ÖSTERREICH: Was ist Ihr nächstes Ziel, nachdem Sie jetzt die Wiener mit dem Parkpickerl beglückt haben?
VASSILAKOU: Ich hätte gerne, dass kein Wiener mehr auf das eigene Auto angewiesen ist. Deshalb will ich Car-Sharing-Modelle forcieren. Sie fahren mit den Öffis und können, wann immer Sie wollen, einmal ums Eck gehen und ins nächste Car-Sharing-Auto einsteigen. Und jeder, der sein Auto zurückgibt, zahlt für die gesamte Öffi-Benutzung dann nur mehr 100 Euro in diesem Jahr.
ÖSTERREICH: Würden Sie so wie Ihr Salzburger Kollege gern die ganze Innenstadt generell für Autos sperren?
VASSILAKOU: Find’ ich gut, steht aber nicht im Koalitionsabkommen und kommt in dieser Regierungsperiode nicht infrage.
ÖSTERREICH: Gibt es Drohungen, werden Sie beschimpft?

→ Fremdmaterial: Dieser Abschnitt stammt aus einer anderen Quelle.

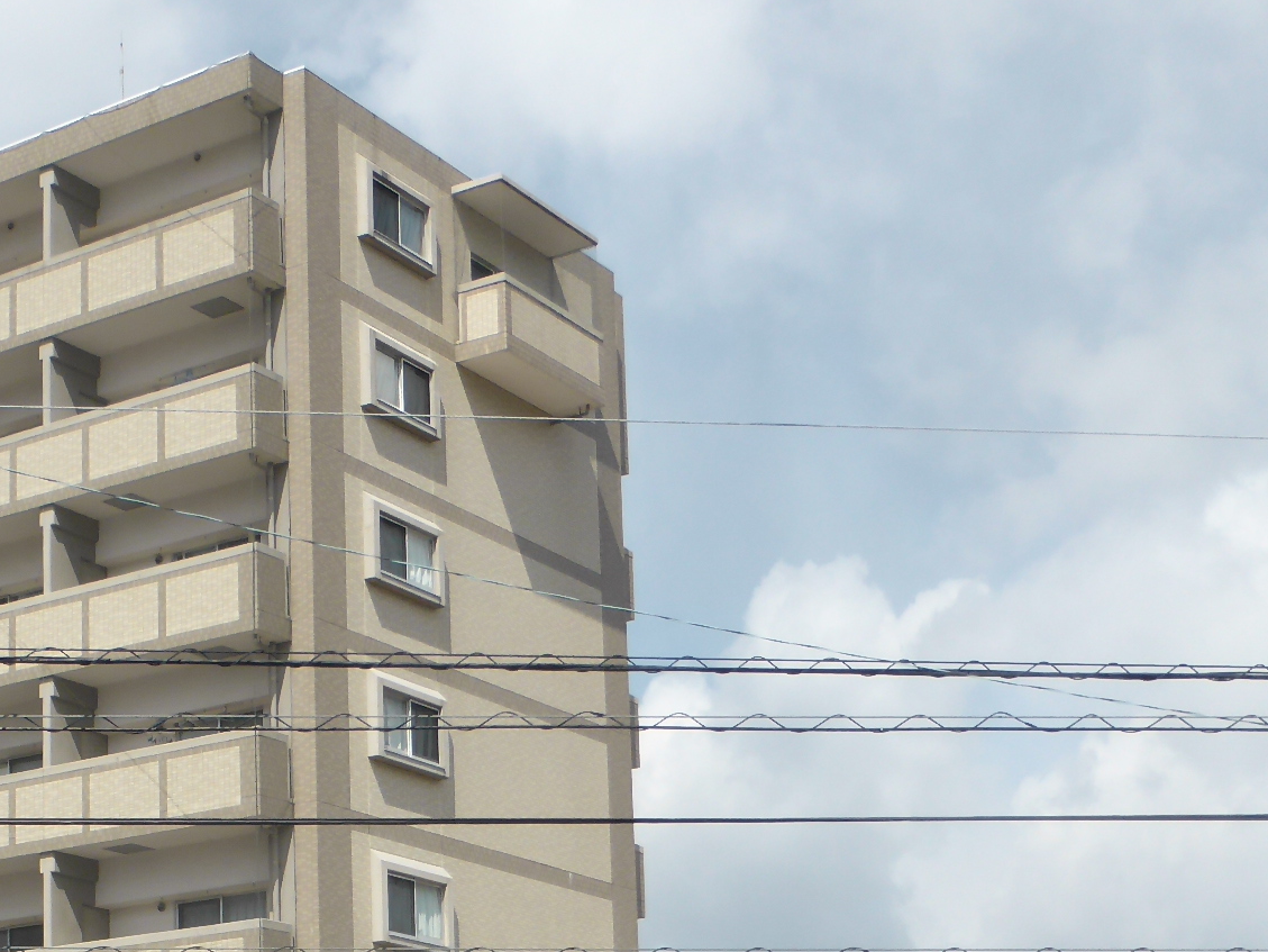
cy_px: 983
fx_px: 2491
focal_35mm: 68
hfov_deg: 27.7
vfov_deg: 20.8
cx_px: 171
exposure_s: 1/1300
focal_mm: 5.4
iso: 100
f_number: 3.6
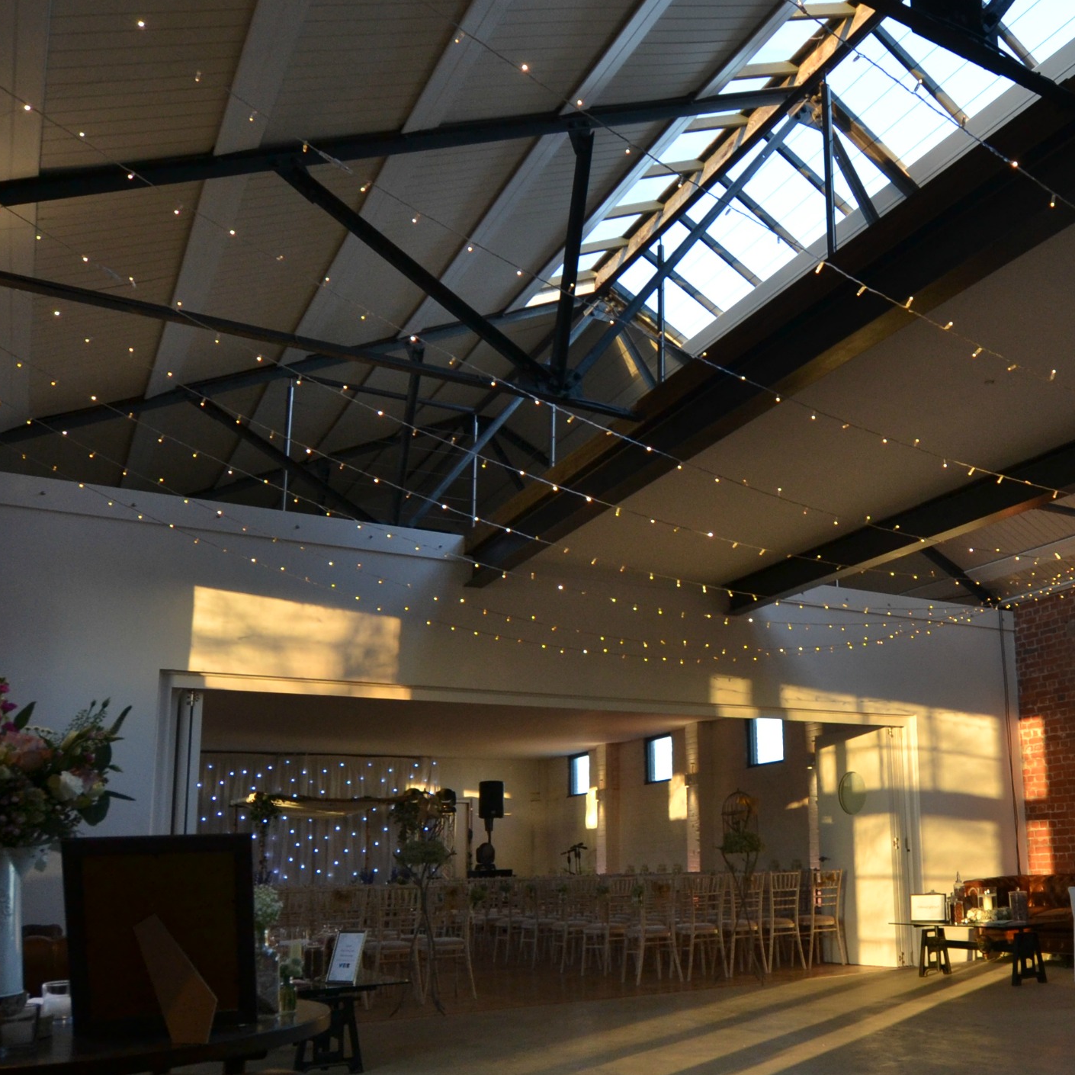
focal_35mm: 30
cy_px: 647
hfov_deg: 52.0
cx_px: 791
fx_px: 1054
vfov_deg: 53.6
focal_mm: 10
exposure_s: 1/100
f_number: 5
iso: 400
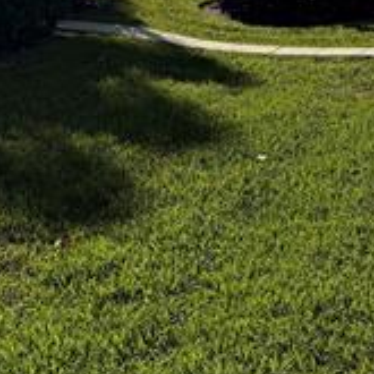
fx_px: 941
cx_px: 136
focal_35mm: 77
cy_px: -184
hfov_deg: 22.4
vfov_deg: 19.6
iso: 100
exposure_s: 1/9091
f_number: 1.78
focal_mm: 6.76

VASSILAKOU: Nichts von alledem. Wir sind so stolz auf Österreich, weil wir ein Land sind, in dem Politiker ohne Probleme und ohne Bodyguards unterwegs sein können. Ich habe aber Tausende Mails bekommen – mit konstruktiver Kritik und konkreten Anliegen, die ich alle in die Reform einarbeite. Aber grundsätzlich gilt: Wer regiert, darf keine Mimose sein oder: Wer die Hitze nicht aushält, sollte die Küche meiden.